The problem: Scan the records for the word "dans". Return each line where it is found.

Data supplied:

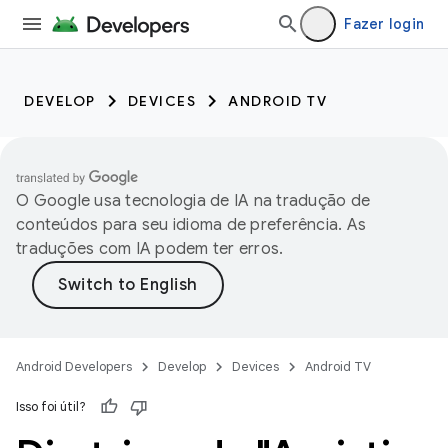
Fazer login
DEVELOP
DEVICES
ANDROID TV
O Google usa tecnologia de IA na tradução de
conteúdos para seu idioma de preferência. As
traduções com IA podem ter erros.
Android Developers
Develop
Devices
Android TV
Isso foi útil?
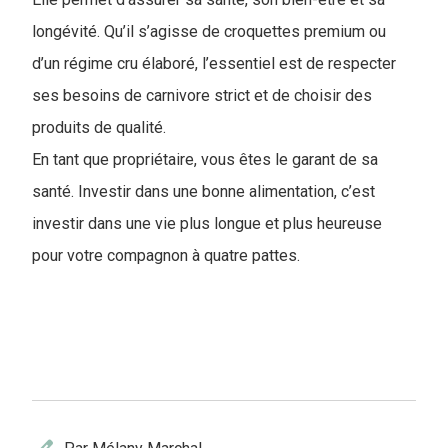
longévité. Qu’il s’agisse de croquettes premium ou
d’un régime cru élaboré, l’essentiel est de respecter
ses besoins de carnivore strict et de choisir des
produits de qualité.
En tant que propriétaire, vous êtes le garant de sa
santé. Investir dans une bonne alimentation, c’est
investir dans une vie plus longue et plus heureuse
pour votre compagnon à quatre pattes.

Response area:
santé. Investir dans une bonne alimentation, c’est
investir dans une vie plus longue et plus heureuse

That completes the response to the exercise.